# Kayelle's Shrimp Cakes



## Kayelle (Oct 14, 2018)

*Kayelle's Shrimp Cakes
*
' 8 Peppercorns .
  1 bay leaf
. 1 large lemon, cut into wedges
. 1 pound raw shrimp (cut into small pieces)

. 2 tablespoons butter
. 2 ribs celery, finely diced
. I medium-size yellow onion, finely diced
. 2 cloves garlic, minced

. I heaping tablespoon mayonnaise
. 2 teaspoons Dijon mustard
. 2 eggs .
2 teaspoons Lawry's Season All OR Old Bay Seasoning 
1 heaping cup Panko bread crumbs
. 1/2 cup of parsley, roughly chopped
. neutral oil for frying -

1. In a sauté pan bring about 2 cups of water to the boil and add the peppercorns, bay leaf and 1 section of the lemon to the water  boil for a few minutes and turn down the heat, to a bare simmer. Add the shrimp  to the poaching liquid and cook until the flesh has just begun to be opaque, not yet pink, aprox. 1 min.
Set the shrimp aside and discard the water. Return pan to the stove, over medium-high heat. Add the butter, and allow it to melt. When the butter foams, add the celery, onions and garlic, and saute, stirring often, until the vegetables soften and the onions turn translucent, then transfer it to a large bowl to cool.
2. In a small bowl, mix together the mayonnaise, mustard, eggs, salt, pepper and seasoning salt and parsley. Add this mixture to the vegetable bowl, pour the bread crumbs over and stir to combine. Add the poached reserved shrimp and combine all.
3. Gather into 4 to 6 balls, and form into large thick patties on a sheet pan, cover loosely with plastic wrap and transfer them to the refrigerator for at least 30 minutes to set, or the freezer for 15 minutes.
4. Set a griddle or large skillet over high heat, and add 1/2" of the neutral oil. When the oil is shimmering, remove the shrimp cakes from the refrigerator, and carefully saute the patties over med. heat until they are golden brown, approximately 4 to 5 minutes per side.
  Serve with remaining lemon wedges.
  They would be extra elegant with a Hollandaise sauce, but it’s certainly not necessary.


----------



## Kayelle (Oct 14, 2018)

Dinner is served..


----------



## buckytom (Oct 15, 2018)

Ooh, ooh, this is one I'm going to recomment to my wife.
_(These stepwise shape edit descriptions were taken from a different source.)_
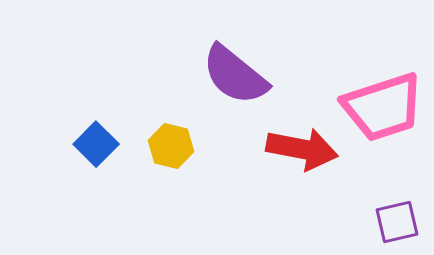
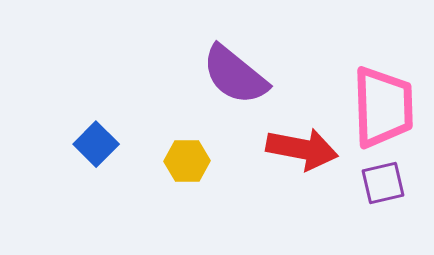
pink trapezoid: rotated 74 degrees counterclockwise
yellow hexagon: moved 16 px right, 15 px down; rotated 15 degrees counterclockwise
purple square: moved 14 px left, 39 px up
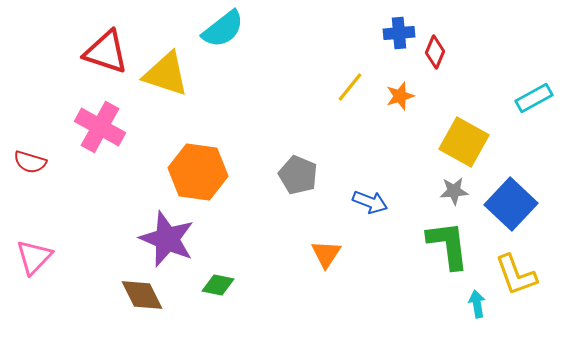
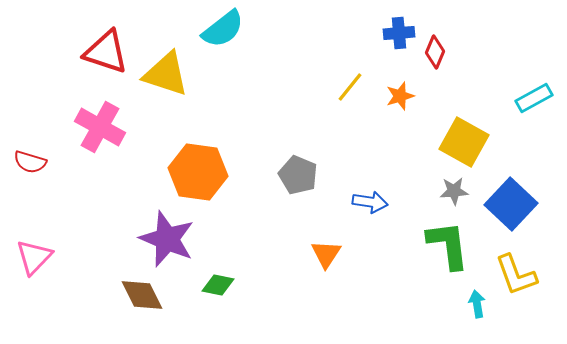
blue arrow: rotated 12 degrees counterclockwise
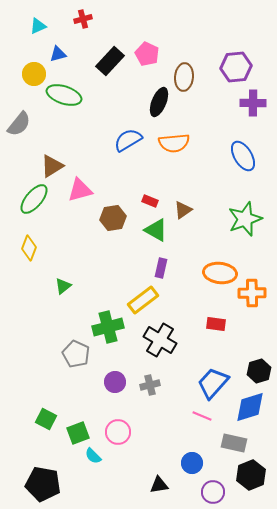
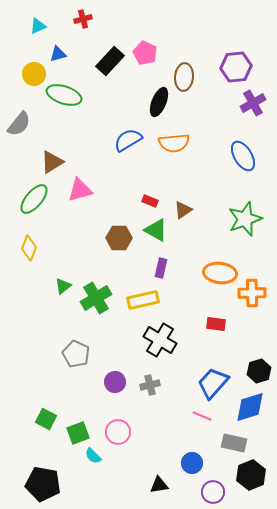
pink pentagon at (147, 54): moved 2 px left, 1 px up
purple cross at (253, 103): rotated 30 degrees counterclockwise
brown triangle at (52, 166): moved 4 px up
brown hexagon at (113, 218): moved 6 px right, 20 px down; rotated 10 degrees clockwise
yellow rectangle at (143, 300): rotated 24 degrees clockwise
green cross at (108, 327): moved 12 px left, 29 px up; rotated 16 degrees counterclockwise
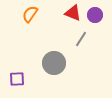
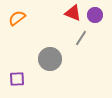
orange semicircle: moved 13 px left, 4 px down; rotated 18 degrees clockwise
gray line: moved 1 px up
gray circle: moved 4 px left, 4 px up
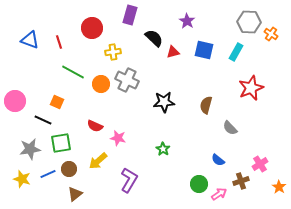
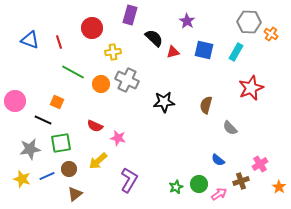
green star: moved 13 px right, 38 px down; rotated 16 degrees clockwise
blue line: moved 1 px left, 2 px down
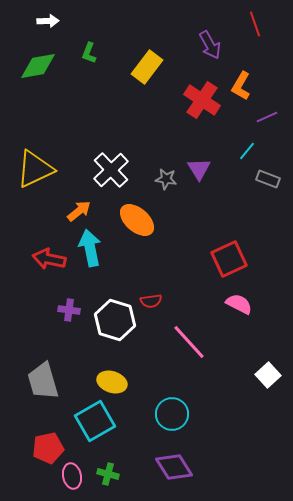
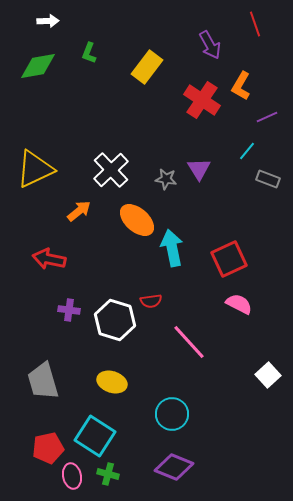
cyan arrow: moved 82 px right
cyan square: moved 15 px down; rotated 27 degrees counterclockwise
purple diamond: rotated 36 degrees counterclockwise
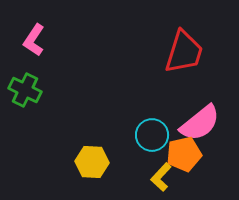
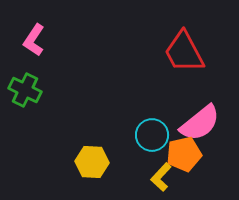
red trapezoid: rotated 135 degrees clockwise
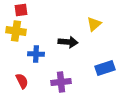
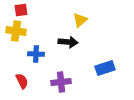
yellow triangle: moved 14 px left, 4 px up
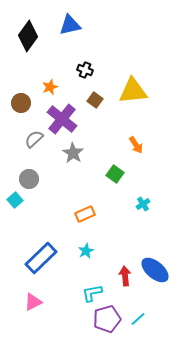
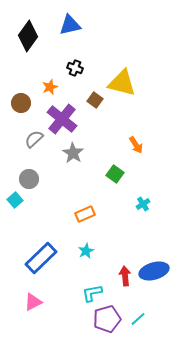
black cross: moved 10 px left, 2 px up
yellow triangle: moved 11 px left, 8 px up; rotated 20 degrees clockwise
blue ellipse: moved 1 px left, 1 px down; rotated 56 degrees counterclockwise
She's been buying bags of good quality frozen shrimp of late for a song ($5/lb for 20-25s) and has been looking for a new way to make them outside of Ajillo, Fra Diavolo, and ol' Old Bay.

Thanks, K-L.


----------



## salt and pepper (Oct 15, 2018)

Kayelle, all I can say is "Sweet". I have 10 lbs of Red shrimp in the freezer and I think I know what to do with some of them! Thanks...


----------



## Kayelle (Oct 15, 2018)

Thanks guys, the cakes really are delicious.
Raw frozen shrimp have been a bargain here as well and Souschef doesn't mind cleaning them with his handy dandy shrimp tool.


----------